Family members providing nursing and health aide services to a permanently and totally disabled employee likely do not have the legal resources and acumen possessed by experienced medical providers.  In the event that a family member is placed on notice but fails to intervene, the strict application of Minn. Stat. § 176.361, subds. 2 and 7, could result in the employer and insurer being absolved of any liability for the injured employee’s reasonable and necessary medical expense for providing family nursing services and the family member receiving no payment for services provided to a permanently and totally disabled injured worker.  Such a result offends those basic principles enunciated in State, ex rel.
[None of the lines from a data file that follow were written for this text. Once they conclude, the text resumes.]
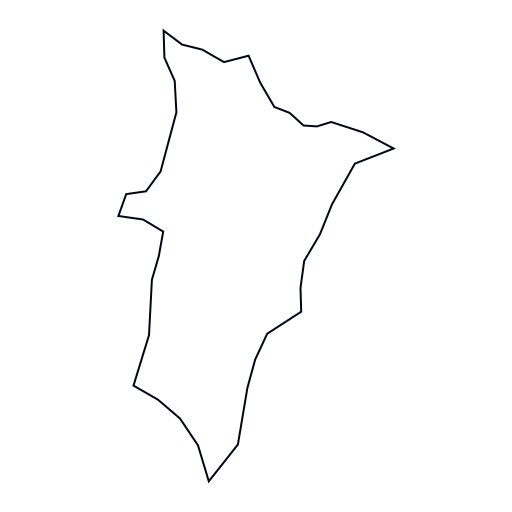 map outline of Mbale (Equal Earth projection)
{"feature_id": "UGA-3115", "entity_name": "Mbale", "entity_type": "County", "adm_level": 1, "iso_a3": "UGA", "parent_name": "Uganda", "parent_adm1": "", "projection": "equal_earth", "projection_center": [34.184, 1.003], "detail": "fine", "context": "isolated", "style": "outline", "palette": "ink", "viewbox_px": 512, "rotation_deg": 0, "n_neighbors": 0, "source": "natural_earth", "source_scale": "10m", "svg_char_len": 611}
<svg xmlns="http://www.w3.org/2000/svg" viewBox="0 0 512 512"><path d="M176.4,112.3L174.7,80.9L164.4,57.6L163.6,30.7L182.1,44.6L202.2,49.6L224.0,62.1L248.6,55.7L260.1,82.5L274.4,107.0L289.7,112.9L303.5,125.5L316.9,126.4L331.2,122.0L362.9,132.3L393.6,148.5L354.9,163.6L332.0,204.3L319.9,234.4L304.2,260.9L300.5,287.9L301.2,311.7L267.2,333.7L255.2,359.5L247.4,387.9L237.9,444.5L208.8,481.3L198.0,445.4L180.0,418.5L158.1,399.8L133.5,385.6L149.0,335.2L151.9,279.8L158.8,256.1L163.2,231.6L143.0,219.5L118.4,216.0L126.2,194.1L146.0,191.3L160.6,171.4L176.4,112.3Z" fill="none" stroke="#020617" stroke-width="2"/></svg>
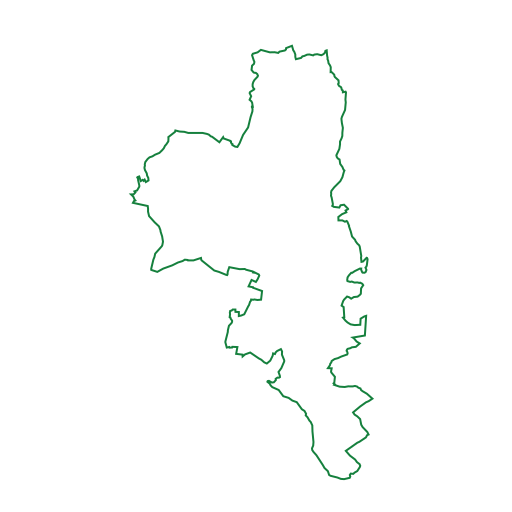 Chiochis, Bistrita-Nasaud, Romania, rotated 6°
{"feature_id": "2599482B79124643183064", "entity_name": "Chiochis", "entity_type": "district", "adm_level": 2, "iso_a3": "ROU", "parent_name": "Romania", "parent_adm1": "Bistrita-Nasaud", "projection": "albers", "projection_center": [24.176, 46.97], "detail": "fine", "context": "isolated", "style": "outline", "palette": "green", "viewbox_px": 512, "rotation_deg": 6, "n_neighbors": 0, "source": "geoboundaries", "source_scale": "gbopen_adm2", "svg_char_len": 6084}
<svg xmlns="http://www.w3.org/2000/svg" viewBox="0 0 512 512"><g transform="rotate(6 256 256)"><path d="M385.1,419.4L379.9,415.0L378.3,412.8L376.6,407.3L373.5,404.9L370.6,403.4L368.9,401.4L375.3,394.8L380.7,390.0L383.2,388.6L386.7,385.7L380.7,381.4L376.1,379.3L374.5,378.3L373.7,376.8L371.6,376.3L370.2,375.3L368.0,374.9L365.8,375.6L361.3,376.0L357.9,377.0L352.8,377.2L347.3,376.0L347.8,375.4L346.5,374.5L347.1,373.8L347.1,367.9L343.0,363.9L342.7,362.8L343.0,359.8L339.3,360.0L341.0,356.8L341.1,355.4L342.0,354.0L342.2,352.6L342.6,352.2L344.9,350.3L348.2,349.0L351.3,347.1L357.0,344.4L357.3,343.1L356.5,341.2L356.0,340.8L356.2,339.8L356.8,338.8L359.5,337.8L360.9,336.8L364.8,335.9L368.3,332.1L365.1,330.6L361.8,327.5L360.8,327.0L372.6,323.7L371.8,304.0L370.0,304.8L366.6,307.4L366.9,313.5L361.3,314.4L357.2,314.1L353.9,312.5L351.7,310.9L349.0,308.2L350.2,307.7L348.5,297.6L346.3,296.4L347.4,291.7L348.2,290.1L350.8,286.8L353.0,287.3L355.1,288.5L357.6,286.6L361.3,285.8L363.2,284.0L364.2,282.6L363.9,277.2L365.7,273.8L364.6,272.5L362.3,271.6L361.5,272.0L360.0,271.7L356.5,272.1L353.9,271.4L352.4,271.9L349.6,271.4L349.2,270.3L349.3,267.7L350.4,265.6L352.5,262.7L353.4,262.7L355.8,260.7L360.7,257.6L361.9,257.5L361.8,258.2L363.1,260.7L363.7,261.4L365.7,261.3L366.7,260.5L367.3,258.3L366.1,256.1L366.9,255.0L367.2,253.5L367.3,247.5L366.6,246.3L366.2,246.2L363.0,250.3L361.5,250.8L360.6,246.6L360.7,245.0L358.2,235.9L357.5,234.6L355.5,233.1L353.5,230.9L352.9,229.6L349.5,226.6L347.7,221.8L345.3,216.6L345.4,216.2L343.3,212.4L342.5,211.7L340.9,212.6L338.2,211.6L334.3,212.0L333.8,208.6L337.2,205.4L341.3,203.1L340.3,201.4L342.5,199.9L342.7,199.6L342.6,199.4L338.2,195.8L334.8,196.7L333.8,199.1L328.3,199.0L326.6,198.2L327.0,197.4L327.0,196.2L325.1,189.9L324.3,188.2L324.3,186.3L324.0,185.0L324.2,183.3L326.6,179.5L332.0,172.8L333.7,168.6L334.5,163.6L335.0,161.7L334.1,161.1L332.6,158.4L330.1,155.6L329.0,151.3L327.3,150.5L326.5,149.7L325.9,148.9L325.4,147.4L327.7,140.8L327.9,136.2L327.6,133.4L328.8,130.0L329.3,127.6L329.0,124.4L329.0,119.5L327.5,114.7L326.6,110.6L326.9,108.7L329.3,101.5L329.2,93.8L328.6,91.1L328.4,83.9L327.9,83.2L325.3,84.1L325.0,82.3L324.0,81.8L323.2,79.6L322.5,78.9L321.1,78.4L319.8,76.8L319.7,76.2L320.2,75.4L319.7,72.7L315.7,69.7L315.1,68.7L315.0,67.8L314.4,67.1L311.8,65.1L311.0,65.3L310.6,60.4L309.7,58.7L308.0,56.7L307.3,54.1L306.5,52.7L306.5,51.5L305.7,49.0L304.8,44.1L303.6,44.7L303.3,46.6L302.0,48.2L300.0,49.5L295.8,48.9L292.9,49.6L291.9,50.5L288.0,50.0L285.8,50.4L283.1,52.0L281.3,52.6L280.1,54.3L275.1,56.1L274.3,53.9L274.0,51.4L272.6,48.7L271.6,47.6L269.8,43.2L264.2,46.1L264.2,47.5L263.2,48.6L258.0,50.3L256.9,51.7L253.2,51.4L248.5,52.0L239.3,50.5L236.3,53.3L231.7,55.2L231.1,56.7L233.3,61.7L234.0,62.8L234.1,63.6L233.9,65.1L232.2,67.1L232.1,71.4L234.2,73.5L234.9,73.9L236.7,73.9L238.2,74.9L239.1,76.5L238.8,77.5L236.0,81.2L235.1,83.3L234.7,85.4L234.9,87.6L236.0,89.5L236.8,90.0L236.8,90.5L233.0,93.5L232.7,94.2L232.7,94.8L234.5,97.6L233.3,101.3L235.2,102.6L236.1,103.9L237.2,107.9L236.3,107.9L236.3,108.2L237.2,110.1L237.3,112.6L236.1,118.4L234.7,129.0L230.5,136.9L227.9,145.6L226.1,149.5L223.8,149.4L220.9,148.1L220.9,147.2L220.0,146.8L219.3,145.8L219.2,144.9L218.6,144.6L218.6,144.2L211.6,142.5L210.9,141.2L207.7,146.7L199.9,142.0L198.5,141.7L196.4,140.2L194.4,139.7L190.0,139.2L175.8,140.7L171.7,140.0L167.1,140.2L162.7,139.6L162.5,141.0L161.9,141.6L156.4,146.9L156.7,148.6L156.8,151.2L155.1,154.4L154.0,155.9L153.0,158.6L151.6,160.6L149.1,163.6L145.0,165.8L142.6,167.7L139.8,169.0L138.1,170.8L136.1,174.1L135.8,176.4L136.1,177.9L135.8,179.3L136.0,180.6L136.7,182.3L138.7,185.2L139.3,187.4L140.7,189.6L141.2,192.1L138.7,194.0L137.3,191.7L136.4,193.0L135.4,192.1L133.6,193.5L131.5,189.1L129.9,189.9L129.7,190.3L130.6,191.4L130.8,192.8L132.6,198.1L132.7,199.2L130.9,203.2L128.4,204.4L129.4,205.4L127.9,207.4L125.3,207.8L127.8,209.8L129.3,212.5L130.2,213.4L128.9,214.1L128.1,216.0L143.1,217.6L143.7,220.2L144.0,223.2L145.5,227.5L151.7,233.1L156.4,236.7L158.2,240.2L158.6,241.8L160.6,246.3L162.0,251.5L161.7,255.0L161.3,256.1L155.5,264.2L155.1,267.6L154.3,270.4L153.5,276.6L153.1,279.8L153.3,280.8L159.5,282.1L165.1,278.2L173.6,274.1L179.1,270.6L183.5,268.7L185.6,267.1L188.5,267.1L188.8,267.5L194.3,266.9L201.5,263.7L201.9,265.3L202.3,266.0L216.0,274.8L220.8,275.7L228.4,277.9L229.3,278.0L229.6,277.3L229.5,274.7L230.6,269.9L241.1,270.8L246.2,270.1L247.6,270.7L254.3,271.7L255.1,272.0L254.9,272.7L256.0,272.8L256.2,272.4L260.7,274.1L261.3,275.1L260.0,279.0L258.6,281.8L254.1,280.3L251.8,287.0L256.3,287.4L256.4,287.9L265.7,290.2L265.6,298.9L262.0,299.6L258.9,299.4L257.9,299.8L255.7,299.8L255.6,301.1L254.9,302.1L254.2,305.5L253.5,306.9L250.4,315.2L247.4,316.8L245.2,317.5L244.8,313.5L241.4,313.7L241.1,311.4L238.4,311.7L237.5,312.8L236.1,313.3L235.9,315.0L236.3,316.8L236.2,319.6L237.0,319.9L237.3,320.9L239.0,322.8L239.1,324.0L238.7,325.2L236.4,328.2L235.8,332.8L235.9,334.5L234.5,344.2L234.6,345.2L236.5,350.1L238.9,349.3L239.2,349.9L241.8,349.5L242.0,348.8L247.0,348.5L246.5,355.4L252.9,355.5L253.2,357.3L255.4,355.0L260.3,352.6L269.6,357.6L272.1,358.6L275.3,360.9L278.0,361.8L281.1,358.6L283.0,353.5L283.2,351.1L285.1,351.5L285.7,349.7L286.9,348.3L290.5,346.0L291.9,348.2L292.1,351.4L294.8,356.4L295.1,357.4L295.0,358.2L292.9,364.9L290.5,369.0L292.2,372.5L292.5,373.9L291.6,374.6L290.0,374.7L288.4,376.1L288.7,377.3L287.0,379.7L285.1,380.2L281.9,378.8L280.7,379.2L280.5,379.9L283.1,381.6L284.0,383.1L285.9,384.7L292.6,386.9L297.8,392.6L303.3,393.7L307.3,396.0L311.8,397.1L317.6,403.6L320.4,405.0L322.3,407.7L322.1,409.3L324.1,411.0L326.3,414.1L327.8,415.4L329.7,418.6L330.5,424.6L332.6,435.0L332.7,438.6L331.8,441.4L332.2,443.1L333.6,444.8L336.9,447.8L344.3,456.9L346.3,459.7L350.0,462.5L351.6,466.1L353.1,466.8L360.1,467.8L363.7,468.8L367.0,468.7L372.4,466.8L372.8,465.5L372.2,464.0L373.0,462.5L375.5,462.5L376.7,461.1L379.2,459.3L381.3,455.1L381.6,453.8L380.8,452.2L377.9,450.4L375.9,448.1L370.3,444.7L365.7,440.4L376.3,431.1L378.2,430.0L384.3,424.9L385.2,422.6L386.6,421.8L385.1,419.4Z" fill="none" stroke="#15803d" stroke-width="2"/></g></svg>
Chamber and Botler above.  Our observation is made in the hope that the legislature will take appropriate action to protect the rights of family members who provide needed nursing services and seek payment for those services to permanently and totally injured workers as allowed by Minn. Stat. § 176.135, subd. 2, without facing the harsh result of potentially having that right extinguished by a statute not intended to apply to lay people but to businesses that routinely bill insurers for such services.